The petitioner claims that he was unaware of the 2009 debt collection suit until September 2014, when he was denied a mortgage loan because of the default judgment against him. In June 2015, the petitioner brought suit against the respondent under the FDCPA. In addition, the petitioner’s amended complaint alleged that he was entitled to equitable tolling because the respondent “purposely served process in a manner that ensured that he would not receive service.” The respondent moved to dismiss the suit as barred by 15 U. S. C. §1692k(d), the FDCPA’s statute of limitations.
The district court dismissed the action, holding that the Ninth Circuit’s “discovery rule” (presumption that statute of limitations period begins to run on the day the plaintiff knew or should have known about the FDCPA violation) did not apply to 15 U. S. C. §1692k(d). On appeal, the Third Circuit affirmed the district court’s decision but “expressly rejected the Ninth Circuit’s approach, stating that there is no default presumption that all federal limitation periods run from the date of discovery.”

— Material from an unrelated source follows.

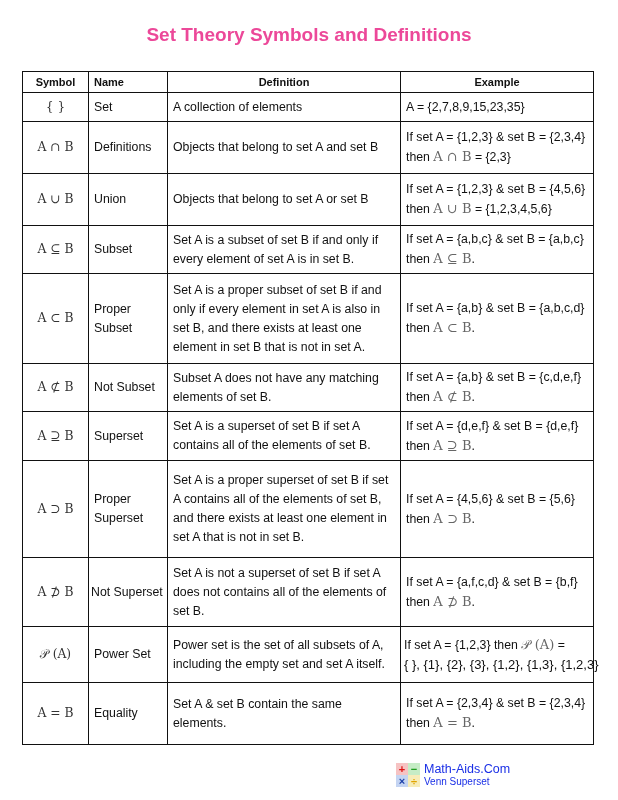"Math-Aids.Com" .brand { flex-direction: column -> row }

Due to the conflict between the Courts of Appeals, the U.S. Supreme Court granted review on the applicability of the “discovery rule” to the FDCPA’s statute of limitations. According to the U.S. Supreme Court, the petitioner’s arguments “implicate two distinct concepts—the application of a general discovery rule as a principle of statutory interpretation and the application of a fraud-specific discovery rule as an equitable doctrine.” The U.S. Supreme Court rejected the first concept and ruled that, based on the plain meaning of 15 U. S. C. §1692k(d), the statute of limitations begins to run once the alleged FDCPA violation occurs. In addition, on the second concept, the U.S. Supreme Court concluded that the petitioner failed to preserve it before the Third Circuit and also failed to raise it in his petition for certiorari. The Court, therefore, held that the petitioner cannot rely on this equitable doctrine to excuse an otherwise untimely filing.